Asked who was really responsible ahead of the trial of the only US military officer charged with tormenting Iraqis at the jail, McKelvey replied: “That’s the million dollar question. That’s what everyone wants to know.”
Lieutenant Colonel Steven Jordan, 51, goes on trial on Monday on charges which include cruelty and mistreatment of detainees, making false statements, obstruction of justice and disobeying orders.
McKelvey hopes the hearing will provide some answers as to why US soldiers forced their Iraqi prisoners to strip, form naked human pyramids, parade on all fours with leashes chains on their necks, and threatened them with dogs.
“These court-martials have been very useful in the sense that they allow people to ask questions. And they forced people to account for their behavior when they were at the prison,” she told AFP.
“They are one of the few venues where things things are out in the open.”
So far attempts to the blame the affair on US President George W. Bush, who ordered the invasion of the Iraq in March 2003, his Vice President Dick Cheney or former defense secretary Donald Rumsfeld, the main architects of the war, have come to nothing.
“People try to blame Bush, they blame Cheney, they blame Rumsfeld. But chasing that chain of command is difficult, partly because so much of these documents and the photographs have been withheld from the public,” said McKelvey.
She added the “smoking gun” in the scandal could lead to John C. Yoo, who was a lawyer in the office of legal counsel at the Justice Department, and was one of the authors of a key departmental memo.
“In that memo, he defines torture to allow all sorts of abuse and techniques, and that was one of the key points in this entire debate,” McKelvey said.
“People say often: torture and abuse have taken place in every war. And it’s true, if you look at My Lai or some of the incidents in Vietnam that were horrific.
“But the difference now is that this is codified. There have been allowances made for these things to occur.”
The Abu Ghraib scandal first came to light in 2004 when photographs the grinning soldiers had taken of themselves dishing out the abuse to their prisoners shot round the world.
But McKelvey believes the abuse was more widespread than was ever revealed and is probably still continuing in other places and situations.
“It’s true you can say the scandal exists because of the photographs, but what you saw on the pictures was really only a fraction of the abuse that was taking place. And certainly not the worst of it,” she said.

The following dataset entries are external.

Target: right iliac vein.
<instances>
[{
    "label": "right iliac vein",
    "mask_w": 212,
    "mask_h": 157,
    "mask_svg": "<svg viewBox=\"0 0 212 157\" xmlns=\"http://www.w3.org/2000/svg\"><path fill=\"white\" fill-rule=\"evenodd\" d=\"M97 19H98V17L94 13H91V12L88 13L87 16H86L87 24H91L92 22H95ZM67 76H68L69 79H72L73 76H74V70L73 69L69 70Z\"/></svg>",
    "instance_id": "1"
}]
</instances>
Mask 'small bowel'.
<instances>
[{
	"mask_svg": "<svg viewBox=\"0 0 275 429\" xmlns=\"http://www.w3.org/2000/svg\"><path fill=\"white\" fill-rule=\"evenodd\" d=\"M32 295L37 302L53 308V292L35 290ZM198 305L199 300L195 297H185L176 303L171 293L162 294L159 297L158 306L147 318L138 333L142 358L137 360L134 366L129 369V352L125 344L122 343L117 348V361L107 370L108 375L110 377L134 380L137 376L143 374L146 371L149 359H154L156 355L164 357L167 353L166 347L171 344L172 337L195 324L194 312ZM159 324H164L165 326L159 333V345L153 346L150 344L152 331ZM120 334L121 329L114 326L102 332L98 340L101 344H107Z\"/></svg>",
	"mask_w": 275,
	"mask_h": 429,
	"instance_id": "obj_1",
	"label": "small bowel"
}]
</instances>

“There is no question in my mind that the extent was far greater than it was acknowledged at that time. In December 2003, there was something like 12,000 detainees in Iraq,” she said.

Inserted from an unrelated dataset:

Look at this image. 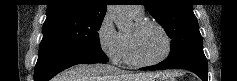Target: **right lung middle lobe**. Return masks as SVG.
I'll use <instances>...</instances> for the list:
<instances>
[{"label":"right lung middle lobe","mask_w":237,"mask_h":81,"mask_svg":"<svg viewBox=\"0 0 237 81\" xmlns=\"http://www.w3.org/2000/svg\"><path fill=\"white\" fill-rule=\"evenodd\" d=\"M103 17L57 16L46 19L40 46L101 50L99 35Z\"/></svg>","instance_id":"obj_1"}]
</instances>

But there were thousands who were never registered and held in short-term facilities such as schools or police stations, she added.
“Today, polls show that a sizable number of soldiers think that torture is OK in certain conditions, that they won’t report abuse if it takes place.
“And I think the sad truth is that these things are still taking place but the difference between now and April-May 2004 is that people aren’t taking pictures.”